Dirty data is not as much as a problem for me than human-biased data. Dirty data engineering, like modeling, will soon be largely automated.
Let's say you are predicting store sales. You create a feature that holds the store sales of one year back. The feature works really well and you are happy with your evaluation. But you captured bias: The previous model the store used was "predict today's sales by looking at last year's sales". Store managers fitted their sales tactics to this model (when the model predicted too much sales, the store managers do their best to get rid of the surplus inventory, for instance: by adding discounts or moving the products to a more prominent spot in the store).
So in the end you end up with a model with good evaluation, but you actually have (over)fitted to previous policies/models. You have not created the best possible sales predictor. How to ever find this out, without a costly intimate deep-dive in the data and data generation processes?
>Dirty data engineering, like modeling, will soon be largely automated.
I don't agree. For every modern tech company that collects data that lends itself to automated data cleaning, there's a 40+ year old company that defined what data to be collected in 1990, designed an "automated system" in 1995 and has been shoehorning improvements on that system since then.
At my last job I was given access to a database with 150+ tables with no data dictionary. The person who wrote the load process and ETL (the output was a lot of summaries) had left 10 years before and nobody truly understood how anything actually worked or the downstream dependencies. It took me a week of digging just to find out which of those 150 tables were just temp tables for one of the many queries that executed on that system.
It's going to be a while before somebody figures out how to clean that data automatically, or even find issues in that data. That's the reality of the world of data for many organizations.
It seems to me you were given three jobs: database admin, data engineer, and data scientist.
When I am talking about automated data cleaning, I am talking more about preprocessing text, dealing with missing variables, discarding duplicates, noisy/uninformative variable and outlier removal, spelling correction, feature interactions and transformations.
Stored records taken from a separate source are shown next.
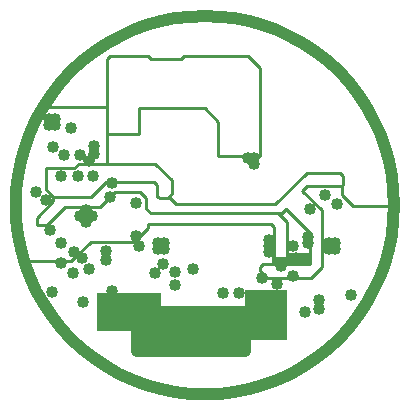
<source format=gbr>
G04 Layer_Physical_Order=3*
G04 Layer_Color=128*
%FSLAX25Y25*%
%MOIN*%
%TF.FileFunction,Copper,L3,Inr,Plane*%
%TF.Part,Single*%
G01*
G75*
%ADD38C,0.04000*%
%ADD39C,0.01000*%
%TA.AperFunction,ViaPad*%
%ADD47C,0.05362*%
%TA.AperFunction,ViaPad*%
%ADD48C,0.04000*%
%ADD49R,0.08000X0.05000*%
%ADD50R,0.07500X0.02500*%
%ADD51R,0.12510X0.02370*%
%ADD52R,0.13500X0.12500*%
%ADD53R,0.14000X0.17000*%
G36*
X406000Y274000D02*
X370000D01*
Y287000D01*
X406000D01*
Y274000D01*
D02*
G37*
D38*
Y287000D01*
X370000Y274000D02*
X406000D01*
X370000D02*
Y287000D01*
X406000D01*
X392579Y385761D02*
X397525Y385567D01*
X387633D02*
X392579Y385761D01*
X382717Y384985D02*
X387633Y385567D01*
X377862Y384019D02*
X382717Y384985D01*
X373098Y382676D02*
X377862Y384019D01*
X368454Y380962D02*
X373098Y382676D01*
X363959Y378890D02*
X368454Y380962D01*
X359640Y376471D02*
X363959Y378890D01*
X355524Y373722D02*
X359640Y376471D01*
X351637Y370657D02*
X355524Y373722D01*
X348002Y367297D02*
X351637Y370657D01*
X344642Y363662D02*
X348002Y367297D01*
X341578Y359775D02*
X344642Y363662D01*
X338828Y355659D02*
X341578Y359775D01*
X336409Y351340D02*
X338828Y355659D01*
X334337Y346845D02*
X336409Y351340D01*
X332623Y342201D02*
X334337Y346845D01*
X331280Y337437D02*
X332623Y342201D01*
X330314Y332582D02*
X331280Y337437D01*
X329732Y327667D02*
X330314Y332582D01*
X329538Y322721D02*
X329732Y327667D01*
X329538Y322721D02*
X329732Y317774D01*
X330314Y312859D01*
X331280Y308004D01*
X332623Y303240D01*
X334337Y298596D01*
X336409Y294101D01*
X338828Y289782D01*
X341578Y285666D01*
X344642Y281779D01*
X348002Y278144D01*
X351637Y274784D01*
X355524Y271720D01*
X359640Y268969D01*
X363959Y266551D01*
X368454Y264478D01*
X373098Y262765D01*
X377862Y261422D01*
X382717Y260456D01*
X387633Y259874D01*
X392579Y259680D01*
X397525Y259874D01*
X402441Y260456D01*
X407295Y261422D01*
X412059Y262765D01*
X416703Y264478D01*
X421199Y266551D01*
X425517Y268969D01*
X429633Y271720D01*
X433520Y274784D01*
X437155Y278144D01*
X440515Y281779D01*
X443580Y285666D01*
X446330Y289782D01*
X448748Y294101D01*
X450821Y298596D01*
X452534Y303240D01*
X453878Y308004D01*
X454843Y312859D01*
X455425Y317774D01*
X455619Y322721D01*
X455425Y327667D02*
X455619Y322721D01*
X454843Y332582D02*
X455425Y327667D01*
X453878Y337437D02*
X454843Y332582D01*
X452534Y342201D02*
X453878Y337437D01*
X450821Y346845D02*
X452534Y342201D01*
X448748Y351340D02*
X450821Y346845D01*
X446330Y355659D02*
X448748Y351340D01*
X443580Y359775D02*
X446330Y355659D01*
X440515Y363662D02*
X443580Y359775D01*
X437155Y367297D02*
X440515Y363662D01*
X433520Y370657D02*
X437155Y367297D01*
X429633Y373722D02*
X433520Y370657D01*
X425517Y376471D02*
X429633Y373722D01*
X421199Y378890D02*
X425517Y376471D01*
X416703Y380962D02*
X421199Y378890D01*
X412059Y382676D02*
X416703Y380962D01*
X407295Y384019D02*
X412059Y382676D01*
X402441Y384985D02*
X407295Y384019D01*
X397525Y385567D02*
X402441Y384985D01*
D39*
X373500Y372500D02*
X374500Y371500D01*
X384500D01*
X385500Y372500D01*
X407000D01*
X442000Y322500D02*
X456500D01*
X438250Y326250D02*
X442000Y322500D01*
X438250Y326250D02*
Y329250D01*
X415500Y303000D02*
X415630Y303130D01*
X339500Y328000D02*
X342062Y325438D01*
Y324062D02*
Y325438D01*
X420000Y306500D02*
X427500D01*
X417500Y319500D02*
X419500Y321500D01*
X425000Y327500D02*
X426500Y329000D01*
X425000Y327500D02*
X431500Y321000D01*
Y302000D02*
Y321000D01*
X428000Y298500D02*
X431500Y302000D01*
X413221Y298500D02*
X428000D01*
X410990Y300731D02*
X413221Y298500D01*
X410990Y300731D02*
Y301990D01*
X412000Y303000D01*
X415500D01*
X415630Y303130D02*
X427500D01*
Y304000D01*
Y313500D01*
X419500Y321500D02*
X427500Y313500D01*
X407000Y372500D02*
X411000Y368500D01*
Y339000D02*
Y368500D01*
X397000Y339000D02*
Y350500D01*
X392500Y355000D02*
X397000Y350500D01*
X370500Y355000D02*
X392500D01*
X360000Y346500D02*
X370500D01*
X360000D02*
Y371500D01*
X361000Y372500D01*
X373500D01*
X370500Y346500D02*
Y355000D01*
X397000Y339000D02*
X411000D01*
X376500Y325500D02*
Y329500D01*
X375500Y330500D02*
X376500Y329500D01*
X359500Y330500D02*
X375500D01*
X354500Y325500D02*
X359500Y330500D01*
X342062Y325500D02*
X354500D01*
X376500D02*
X377000D01*
X377500Y325000D01*
X380000D01*
X381500Y326500D01*
Y331000D01*
X376000Y336500D02*
X381500Y331000D01*
X350500Y336500D02*
X376000D01*
X339500Y335000D02*
X349000D01*
X339500Y328000D02*
Y335000D01*
X433500Y333500D02*
X437500D01*
X438500Y332500D01*
Y329500D02*
Y332500D01*
X438000Y329000D02*
X438500Y329500D01*
X426500Y329000D02*
X438000D01*
X374500Y320000D02*
X417500D01*
X373000Y321500D02*
X374500Y320000D01*
X373000Y321500D02*
Y325000D01*
X371000Y327000D02*
X373000Y325000D01*
X362500Y327000D02*
X371000D01*
X357510Y322010D02*
X362500Y327000D01*
X426500Y333500D02*
X434000D01*
X416000Y323000D02*
X426500Y333500D01*
X383000Y323000D02*
X416000D01*
X380500Y325500D02*
X383000Y323000D01*
X336500Y316000D02*
X340000D01*
X336500D02*
Y318500D01*
X342062Y324062D01*
X369000Y310500D02*
X373500Y315000D01*
X354500Y310500D02*
X369000D01*
X348000Y304000D02*
X354500Y310500D01*
X332500Y304000D02*
X348000D01*
X338987Y355500D02*
X360000D01*
X338828Y355659D02*
X338987Y355500D01*
X360000Y336500D02*
Y346500D01*
X373500Y316500D02*
X414500D01*
X415500Y315500D01*
Y305500D02*
Y315500D01*
Y305500D02*
X416500Y304500D01*
X419000D01*
X420000Y305500D01*
Y317000D01*
X417000Y320000D02*
X420000Y317000D01*
X416000Y320000D02*
X417000D01*
X373500Y315000D02*
Y316500D01*
X349000Y335000D02*
X350500Y336500D01*
X340000Y316000D02*
X346010Y322010D01*
X357510D01*
D47*
X365000Y290000D02*
D03*
Y285000D02*
D03*
X360000Y290000D02*
D03*
Y285000D02*
D03*
X416500Y281000D02*
D03*
X411500D02*
D03*
X416500Y286000D02*
D03*
X411500D02*
D03*
X416500Y291000D02*
D03*
X411500D02*
D03*
D48*
X409000Y336500D02*
D03*
Y338500D02*
D03*
X407000D02*
D03*
X345500Y339500D02*
D03*
X342000Y342000D02*
D03*
X340500Y349500D02*
D03*
X354000Y337500D02*
D03*
X342500Y349500D02*
D03*
Y351500D02*
D03*
X340500D02*
D03*
X361500Y330000D02*
D03*
X370500Y308929D02*
D03*
X352000Y290500D02*
D03*
X359500Y304500D02*
D03*
X341673Y293827D02*
D03*
X369500Y312500D02*
D03*
X348500Y300000D02*
D03*
X344500Y303500D02*
D03*
X351500Y305000D02*
D03*
X427000Y310000D02*
D03*
X423000Y305000D02*
D03*
X422000Y299000D02*
D03*
X417827Y302500D02*
D03*
X436000Y310000D02*
D03*
Y308000D02*
D03*
X361500Y294000D02*
D03*
X372000Y291000D02*
D03*
X341000Y314500D02*
D03*
X344500Y310000D02*
D03*
X339673Y324327D02*
D03*
X422000Y309000D02*
D03*
X414000Y307000D02*
D03*
Y309000D02*
D03*
Y311000D02*
D03*
X427468Y321532D02*
D03*
X427000Y312000D02*
D03*
X434000Y310000D02*
D03*
Y308000D02*
D03*
X436500Y323000D02*
D03*
X441327Y292827D02*
D03*
X430500Y291000D02*
D03*
X379000Y310000D02*
D03*
Y308000D02*
D03*
X377000Y310000D02*
D03*
Y308000D02*
D03*
X344500Y332500D02*
D03*
X353000Y319000D02*
D03*
X351000D02*
D03*
X353000Y317000D02*
D03*
X369500Y323500D02*
D03*
X336327Y327000D02*
D03*
X355000Y319000D02*
D03*
X350173Y332500D02*
D03*
X355327Y332500D02*
D03*
X361071Y325429D02*
D03*
X353000Y321000D02*
D03*
X355595Y339905D02*
D03*
X355500Y342500D02*
D03*
X359500Y307500D02*
D03*
X350929Y339441D02*
D03*
X348000Y348500D02*
D03*
X349000Y307000D02*
D03*
X354000Y301500D02*
D03*
X376000Y300000D02*
D03*
X378500Y303000D02*
D03*
X388500Y301500D02*
D03*
X382500Y300500D02*
D03*
X376000Y291000D02*
D03*
X416500Y296500D02*
D03*
X432500Y326000D02*
D03*
X430500Y288000D02*
D03*
X426000Y287000D02*
D03*
X411500Y298440D02*
D03*
X404000Y293500D02*
D03*
X398500D02*
D03*
X382500Y296000D02*
D03*
D49*
X374000Y291000D02*
D03*
D50*
X423750Y305250D02*
D03*
D51*
X421245Y304315D02*
D03*
D52*
X363250Y287250D02*
D03*
D53*
X413000Y286000D02*
D03*
%TF.MD5,4C27271031DDC790FD4076FF03553165*%
M02*

</source>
All of these can be (and are being) largely automated. [1] [2]
A data lake with 150+ undocumented tables is garbage in-garbage out, both for machines and humans. I'd almost label that as the barrier: "Data not available", not: "Dirty data". While a reality for some companies, such a company really needs a DB admin or data engineer, not try to shoehorn an (expensive) data scientist in these roles.
If I understand you correctly, the way you'd address this is by using counterfactuals. See this course[1] for an overview and this paper[2] which talks about the bias problem in the context of movie recommendations.
Yes, counterfactual inference is relevant to this. But it is not so much about answering "what would have happened if?", but more about control theory and feedback loops: Your model never being a static function, but a node inside a giant recursive net composed of other models and humans.
Another example (this time on the output-end): You build a model to route emails to sets of experts inside an organization. Your proxy loss is multi-class logistic loss on topic classes. You are interested in improving response times (which you can more or less measure in aggregate) and quality of response (which is harder to measure, if at all).
You build a first iteration of the model and response times improve. Then you create new features and modeling techniques and you improve logistic loss, but when you deploy this model, response times go way down. What happened? Maybe the experts fitted/adapted to the model output: They learned how to quickly answer a specific type of email because it keeps getting routed to them. The new model does better matching topics to emails, resulting in those emails now being send to another expert. While this expert in the long-term may become better at answering emails closer to his/her topic expertise, in a faster and more informative manner, in the short-term he/she will be slower and of lower quality, as they need to adapt to the new types of emails they are getting, and lack the priors for dealing with ambiguous emails.
Both on the input and the output of models there are all sorts of these nasty human-feedback loops that are very hard to even identify and harder to solve.
Let's say you are predicting store sales. You create a feature that holds the store sales of one year back. The feature works really well and you are happy with your evaluation. But you captured bias: The previous model the store used was "predict today's sales by looking at last year's sales". Store managers fitted their sales tactics to this model (when the model predicted too much sales, the store managers do their best to get rid of the surplus inventory, for instance: by adding discounts or moving the products to a more prominent spot in the store).
So in the end you end up with a model with good evaluation, but you actually have (over)fitted to previous policies/models. You have not created the best possible sales predictor. How to ever find this out, without a costly intimate deep-dive in the data and data generation processes?